February 1 I Thursday

Exodus 27-28

Matthew 21:1-22


“[Moses] saw an Egyptian beating a Hebrew, one of his own people. Looking this way and that and seeing no one, he killed the Egyptian and hid him in the sand.”   

—Exodus 2:11-12


Three generations after God’s covenant with Abraham, his descendants moved to Egypt. This 70-person family quickly grew into a nation after Pharaoh permitted them to live and grow in an extremely fertile region. But when a new Pharaoh, who knew nothing about the Hebrews, came to power, he attempted to stop the rapid growth of these foreigners by enslaving them. When this did not stop them from multiplying, Pharaoh gave the order to have every Hebrew baby boy thrown into the Nile River.

This is when Moses enters the scene. He was one of those babies ordered to be killed, but because of his mother’s quick thinking and God’s protective hand, Moses was saved by Pharaoh’s own daughter. He grew up in Pharaoh’s palace, where Stephen explains in Acts 7:22, “Moses was educated in all the wisdom of the Egyptians and was powerful in speech and action.” Moses knew the plight of his people, and because of his unique circumstances as a Hebrew with influence, he probably thought himself the perfect candidate to deliver his people from slavery.

He was not entirely wrong. God would eventually call Moses to be that deliverer, but Moses’ first attempt was a complete disaster because he depended solely on his own strength, wisdom and timing. When Moses saw an Egyptian taskmaster beating a Hebrew slave, he attacked and killed the Egyptian. Moses likely hoped this would inspire his people to rebel, but the next day he learned the whole city knew of his actions and Pharaoh wanted him dead. He then fled to the Midian desert with his confidence shaken for the next 40 years. This was the humbling experience Moses needed, for when God did call him to be Israel’s deliverer, Moses now fulfilled his calling in dependence on God.

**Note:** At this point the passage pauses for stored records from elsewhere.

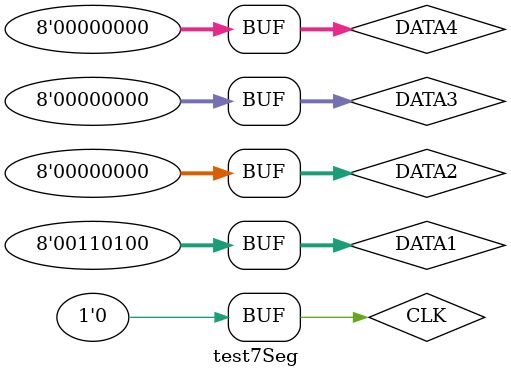
<source format=v>
`timescale 1ns / 1ps


module test7Seg;

	// Inputs
	reg CLK;
	reg [7:0] DATA1;
	reg [7:0] DATA2;
	reg [7:0] DATA3;
	reg [7:0] DATA4;

	// Outputs
	wire [7:0] SEGMENT;
	wire [3:0] DIG;

	// Instantiate the Unit Under Test (UUT)
	Segment7 uut (
		.CLK(CLK), 
		.DATA1(DATA1), 
		.DATA2(DATA2), 
		.DATA3(DATA3), 
		.DATA4(DATA4), 
		.SEGMENT(SEGMENT), 
		.DIG(DIG)
	);

	initial begin
		// Initialize Inputs
		CLK = 0;
		DATA1 = 0;
		DATA2 = 0;
		DATA3 = 0;
		DATA4 = 0;

		// Wait 100 ns for global reset to finish
		#100;
        
		// Add stimulus here
		DATA1 = "1";
		DATA1 = "2";
		DATA1 = "3";
		DATA1 = "4";

	end
      
endmodule


</source>
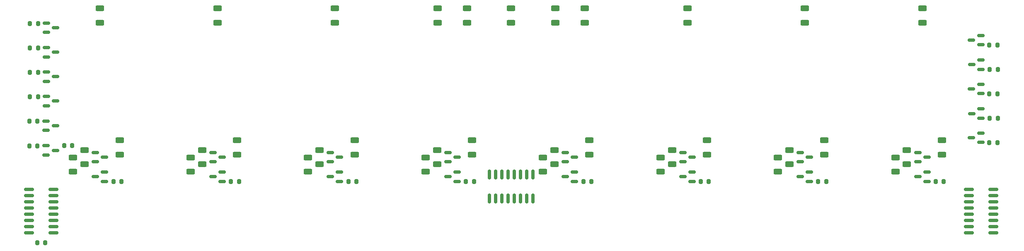
<source format=gbr>
%TF.GenerationSoftware,KiCad,Pcbnew,8.0.3*%
%TF.CreationDate,2024-07-12T14:04:41+12:00*%
%TF.ProjectId,nixie_board,6e697869-655f-4626-9f61-72642e6b6963,0.1.2*%
%TF.SameCoordinates,Original*%
%TF.FileFunction,Paste,Top*%
%TF.FilePolarity,Positive*%
%FSLAX46Y46*%
G04 Gerber Fmt 4.6, Leading zero omitted, Abs format (unit mm)*
G04 Created by KiCad (PCBNEW 8.0.3) date 2024-07-12 14:04:41*
%MOMM*%
%LPD*%
G01*
G04 APERTURE LIST*
G04 Aperture macros list*
%AMRoundRect*
0 Rectangle with rounded corners*
0 $1 Rounding radius*
0 $2 $3 $4 $5 $6 $7 $8 $9 X,Y pos of 4 corners*
0 Add a 4 corners polygon primitive as box body*
4,1,4,$2,$3,$4,$5,$6,$7,$8,$9,$2,$3,0*
0 Add four circle primitives for the rounded corners*
1,1,$1+$1,$2,$3*
1,1,$1+$1,$4,$5*
1,1,$1+$1,$6,$7*
1,1,$1+$1,$8,$9*
0 Add four rect primitives between the rounded corners*
20,1,$1+$1,$2,$3,$4,$5,0*
20,1,$1+$1,$4,$5,$6,$7,0*
20,1,$1+$1,$6,$7,$8,$9,0*
20,1,$1+$1,$8,$9,$2,$3,0*%
G04 Aperture macros list end*
%ADD10RoundRect,0.200000X-0.200000X-0.275000X0.200000X-0.275000X0.200000X0.275000X-0.200000X0.275000X0*%
%ADD11RoundRect,0.200000X0.200000X0.275000X-0.200000X0.275000X-0.200000X-0.275000X0.200000X-0.275000X0*%
%ADD12RoundRect,0.150000X-0.587500X-0.150000X0.587500X-0.150000X0.587500X0.150000X-0.587500X0.150000X0*%
%ADD13RoundRect,0.250000X0.625000X-0.312500X0.625000X0.312500X-0.625000X0.312500X-0.625000X-0.312500X0*%
%ADD14RoundRect,0.250000X-0.625000X0.312500X-0.625000X-0.312500X0.625000X-0.312500X0.625000X0.312500X0*%
%ADD15RoundRect,0.150000X0.587500X0.150000X-0.587500X0.150000X-0.587500X-0.150000X0.587500X-0.150000X0*%
%ADD16RoundRect,0.150000X0.825000X0.150000X-0.825000X0.150000X-0.825000X-0.150000X0.825000X-0.150000X0*%
%ADD17RoundRect,0.150000X0.150000X-0.825000X0.150000X0.825000X-0.150000X0.825000X-0.150000X-0.825000X0*%
%ADD18RoundRect,0.150000X-0.825000X-0.150000X0.825000X-0.150000X0.825000X0.150000X-0.825000X0.150000X0*%
G04 APERTURE END LIST*
D10*
%TO.C,R3*%
X54575000Y-86600000D03*
X56225000Y-86600000D03*
%TD*%
D11*
%TO.C,R32*%
X97387500Y-98950000D03*
X95737500Y-98950000D03*
%TD*%
D12*
%TO.C,Q14*%
X92062500Y-93050000D03*
X92062500Y-94950000D03*
X93937500Y-94000000D03*
%TD*%
D13*
%TO.C,R37*%
X137860000Y-95462500D03*
X137860000Y-92537500D03*
%TD*%
%TO.C,R23*%
X213000000Y-66462500D03*
X213000000Y-63537500D03*
%TD*%
D10*
%TO.C,R10*%
X54675000Y-66600000D03*
X56325000Y-66600000D03*
%TD*%
D14*
%TO.C,R50*%
X207490000Y-94057500D03*
X207490000Y-96982500D03*
%TD*%
D10*
%TO.C,R9*%
X54675000Y-71600000D03*
X56325000Y-71600000D03*
%TD*%
D11*
%TO.C,R28*%
X73387500Y-98950000D03*
X71737500Y-98950000D03*
%TD*%
D15*
%TO.C,Q15*%
X93937500Y-98950000D03*
X93937500Y-97050000D03*
X92062500Y-98000000D03*
%TD*%
D12*
%TO.C,Q11*%
X58000000Y-91650000D03*
X58000000Y-93550000D03*
X59875000Y-92600000D03*
%TD*%
D13*
%TO.C,R17*%
X162000000Y-66462500D03*
X162000000Y-63537500D03*
%TD*%
D11*
%TO.C,R22*%
X63300000Y-91600000D03*
X61650000Y-91600000D03*
%TD*%
D13*
%TO.C,R33*%
X113860000Y-95462500D03*
X113860000Y-92537500D03*
%TD*%
D14*
%TO.C,R26*%
X63490000Y-94057500D03*
X63490000Y-96982500D03*
%TD*%
D16*
%TO.C,U1*%
X251475000Y-109445000D03*
X251475000Y-108175000D03*
X251475000Y-106905000D03*
X251475000Y-105635000D03*
X251475000Y-104365000D03*
X251475000Y-103095000D03*
X251475000Y-101825000D03*
X251475000Y-100555000D03*
X246525000Y-100555000D03*
X246525000Y-101825000D03*
X246525000Y-103095000D03*
X246525000Y-104365000D03*
X246525000Y-105635000D03*
X246525000Y-106905000D03*
X246525000Y-108175000D03*
X246525000Y-109445000D03*
%TD*%
D14*
%TO.C,R54*%
X231490000Y-94057500D03*
X231490000Y-96982500D03*
%TD*%
D13*
%TO.C,R51*%
X217000000Y-93462500D03*
X217000000Y-90537500D03*
%TD*%
D12*
%TO.C,Q18*%
X140062500Y-93050000D03*
X140062500Y-94950000D03*
X141937500Y-94000000D03*
%TD*%
D13*
%TO.C,R53*%
X233860000Y-95462500D03*
X233860000Y-92537500D03*
%TD*%
D12*
%TO.C,Q2*%
X58000000Y-86600000D03*
X58000000Y-88500000D03*
X59875000Y-87550000D03*
%TD*%
D13*
%TO.C,R21*%
X189000000Y-66462500D03*
X189000000Y-63537500D03*
%TD*%
D10*
%TO.C,R4*%
X54675000Y-81600000D03*
X56325000Y-81600000D03*
%TD*%
D13*
%TO.C,R55*%
X241000000Y-93462500D03*
X241000000Y-90537500D03*
%TD*%
D12*
%TO.C,Q22*%
X188062500Y-93050000D03*
X188062500Y-94950000D03*
X189937500Y-94000000D03*
%TD*%
D13*
%TO.C,R31*%
X97000000Y-93462500D03*
X97000000Y-90537500D03*
%TD*%
D15*
%TO.C,Q21*%
X165937500Y-98950000D03*
X165937500Y-97050000D03*
X164062500Y-98000000D03*
%TD*%
D13*
%TO.C,R41*%
X161860000Y-95462500D03*
X161860000Y-92537500D03*
%TD*%
D11*
%TO.C,R52*%
X217387500Y-98950000D03*
X215737500Y-98950000D03*
%TD*%
D10*
%TO.C,R8*%
X54675000Y-76600000D03*
X56325000Y-76600000D03*
%TD*%
D12*
%TO.C,Q4*%
X58062500Y-76550000D03*
X58062500Y-78450000D03*
X59937500Y-77500000D03*
%TD*%
D13*
%TO.C,R16*%
X153000000Y-66462500D03*
X153000000Y-63537500D03*
%TD*%
D15*
%TO.C,Q19*%
X141937500Y-98950000D03*
X141937500Y-97050000D03*
X140062500Y-98000000D03*
%TD*%
%TO.C,Q23*%
X189937500Y-98950000D03*
X189937500Y-97050000D03*
X188062500Y-98000000D03*
%TD*%
D14*
%TO.C,R38*%
X135490000Y-94057500D03*
X135490000Y-96982500D03*
%TD*%
D13*
%TO.C,R18*%
X168000000Y-66462500D03*
X168000000Y-63537500D03*
%TD*%
D11*
%TO.C,R44*%
X169387500Y-98950000D03*
X167737500Y-98950000D03*
%TD*%
D17*
%TO.C,U2*%
X148555000Y-102475000D03*
X149825000Y-102475000D03*
X151095000Y-102475000D03*
X152365000Y-102475000D03*
X153635000Y-102475000D03*
X154905000Y-102475000D03*
X156175000Y-102475000D03*
X157445000Y-102475000D03*
X157445000Y-97525000D03*
X156175000Y-97525000D03*
X154905000Y-97525000D03*
X153635000Y-97525000D03*
X152365000Y-97525000D03*
X151095000Y-97525000D03*
X149825000Y-97525000D03*
X148555000Y-97525000D03*
%TD*%
D13*
%TO.C,R27*%
X73000000Y-93462500D03*
X73000000Y-90537500D03*
%TD*%
D11*
%TO.C,R15*%
X252325000Y-81000000D03*
X250675000Y-81000000D03*
%TD*%
%TO.C,R2*%
X252325000Y-91000000D03*
X250675000Y-91000000D03*
%TD*%
D13*
%TO.C,R47*%
X193000000Y-93462500D03*
X193000000Y-90537500D03*
%TD*%
D15*
%TO.C,Q17*%
X117937500Y-98950000D03*
X117937500Y-97050000D03*
X116062500Y-98000000D03*
%TD*%
D12*
%TO.C,Q16*%
X116062500Y-93050000D03*
X116062500Y-94950000D03*
X117937500Y-94000000D03*
%TD*%
D11*
%TO.C,R13*%
X252325000Y-71000000D03*
X250675000Y-71000000D03*
%TD*%
D13*
%TO.C,R7*%
X117000000Y-66462500D03*
X117000000Y-63537500D03*
%TD*%
D11*
%TO.C,R19*%
X252425000Y-86000000D03*
X250775000Y-86000000D03*
%TD*%
D13*
%TO.C,R25*%
X65860000Y-95462500D03*
X65860000Y-92537500D03*
%TD*%
D11*
%TO.C,R40*%
X145387500Y-98950000D03*
X143737500Y-98950000D03*
%TD*%
%TO.C,R36*%
X121387500Y-98950000D03*
X119737500Y-98950000D03*
%TD*%
D13*
%TO.C,R49*%
X209860000Y-95462500D03*
X209860000Y-92537500D03*
%TD*%
D12*
%TO.C,Q26*%
X236062500Y-93050000D03*
X236062500Y-94950000D03*
X237937500Y-94000000D03*
%TD*%
%TO.C,Q3*%
X58062500Y-81550000D03*
X58062500Y-83450000D03*
X59937500Y-82500000D03*
%TD*%
D13*
%TO.C,R12*%
X144000000Y-66462500D03*
X144000000Y-63537500D03*
%TD*%
%TO.C,R39*%
X145000000Y-93462500D03*
X145000000Y-90537500D03*
%TD*%
D12*
%TO.C,Q20*%
X164062500Y-93050000D03*
X164062500Y-94950000D03*
X165937500Y-94000000D03*
%TD*%
D11*
%TO.C,R56*%
X241387500Y-98950000D03*
X239737500Y-98950000D03*
%TD*%
D15*
%TO.C,Q9*%
X248937500Y-80950000D03*
X248937500Y-79050000D03*
X247062500Y-80000000D03*
%TD*%
%TO.C,Q8*%
X249000000Y-76000000D03*
X249000000Y-74100000D03*
X247125000Y-75050000D03*
%TD*%
D14*
%TO.C,R30*%
X87490000Y-94057500D03*
X87490000Y-96982500D03*
%TD*%
%TO.C,R34*%
X111490000Y-94057500D03*
X111490000Y-96982500D03*
%TD*%
D10*
%TO.C,R20*%
X54575000Y-91700000D03*
X56225000Y-91700000D03*
%TD*%
D13*
%TO.C,R43*%
X169000000Y-93462500D03*
X169000000Y-90537500D03*
%TD*%
D12*
%TO.C,Q12*%
X68062500Y-93050000D03*
X68062500Y-94950000D03*
X69937500Y-94000000D03*
%TD*%
%TO.C,Q6*%
X58062500Y-66550000D03*
X58062500Y-68450000D03*
X59937500Y-67500000D03*
%TD*%
D13*
%TO.C,R35*%
X121000000Y-93462500D03*
X121000000Y-90537500D03*
%TD*%
D15*
%TO.C,Q25*%
X213937500Y-98950000D03*
X213937500Y-97050000D03*
X212062500Y-98000000D03*
%TD*%
D11*
%TO.C,R48*%
X193387500Y-98950000D03*
X191737500Y-98950000D03*
%TD*%
D15*
%TO.C,Q7*%
X248937500Y-70950000D03*
X248937500Y-69050000D03*
X247062500Y-70000000D03*
%TD*%
%TO.C,Q13*%
X69937500Y-98950000D03*
X69937500Y-97050000D03*
X68062500Y-98000000D03*
%TD*%
D13*
%TO.C,R5*%
X69000000Y-66462500D03*
X69000000Y-63537500D03*
%TD*%
%TO.C,R24*%
X237000000Y-66462500D03*
X237000000Y-63537500D03*
%TD*%
D10*
%TO.C,R1*%
X56175000Y-111500000D03*
X57825000Y-111500000D03*
%TD*%
D13*
%TO.C,R11*%
X138000000Y-66462500D03*
X138000000Y-63537500D03*
%TD*%
D12*
%TO.C,Q5*%
X58062500Y-71550000D03*
X58062500Y-73450000D03*
X59937500Y-72500000D03*
%TD*%
D15*
%TO.C,Q10*%
X249000000Y-86000000D03*
X249000000Y-84100000D03*
X247125000Y-85050000D03*
%TD*%
D13*
%TO.C,R45*%
X185860000Y-95462500D03*
X185860000Y-92537500D03*
%TD*%
D15*
%TO.C,Q1*%
X248937500Y-90950000D03*
X248937500Y-89050000D03*
X247062500Y-90000000D03*
%TD*%
D18*
%TO.C,U3*%
X54525000Y-100555000D03*
X54525000Y-101825000D03*
X54525000Y-103095000D03*
X54525000Y-104365000D03*
X54525000Y-105635000D03*
X54525000Y-106905000D03*
X54525000Y-108175000D03*
X54525000Y-109445000D03*
X59475000Y-109445000D03*
X59475000Y-108175000D03*
X59475000Y-106905000D03*
X59475000Y-105635000D03*
X59475000Y-104365000D03*
X59475000Y-103095000D03*
X59475000Y-101825000D03*
X59475000Y-100555000D03*
%TD*%
D15*
%TO.C,Q27*%
X237937500Y-98950000D03*
X237937500Y-97050000D03*
X236062500Y-98000000D03*
%TD*%
D13*
%TO.C,R29*%
X89860000Y-95462500D03*
X89860000Y-92537500D03*
%TD*%
D12*
%TO.C,Q24*%
X212062500Y-93050000D03*
X212062500Y-94950000D03*
X213937500Y-94000000D03*
%TD*%
D13*
%TO.C,R6*%
X93000000Y-66462500D03*
X93000000Y-63537500D03*
%TD*%
D14*
%TO.C,R46*%
X183490000Y-94057500D03*
X183490000Y-96982500D03*
%TD*%
%TO.C,R42*%
X159490000Y-94057500D03*
X159490000Y-96982500D03*
%TD*%
D11*
%TO.C,R14*%
X252425000Y-76000000D03*
X250775000Y-76000000D03*
%TD*%
M02*

</source>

Moses had good intentions, but he was never going to free his people in his own strength. We may also have a sincere desire to provide justice for the oppressed or to bring the message of salvation to a broken world, but sincerity apart from God is not enough. Human wisdom, counselling, strength, energy and strategies may give hope for a moment, but only God can give us total freedom from our adversaries, physical and spiritual. He longs for us to join Him in His saving work, but like Moses, this will require a humbled heart. We do not pull any strings or manipulate anything, but allow God to open the doors in His timing. We can then be assured He will be our strength, wisdom and direction in whatever He calls us to do.

Prayer: Father God, You are greater than our adversaries. I ask that You use me in whatever way You see fit, so that I may be a vessel to bring Your truth and freedom into the lives of others. Thank You, God.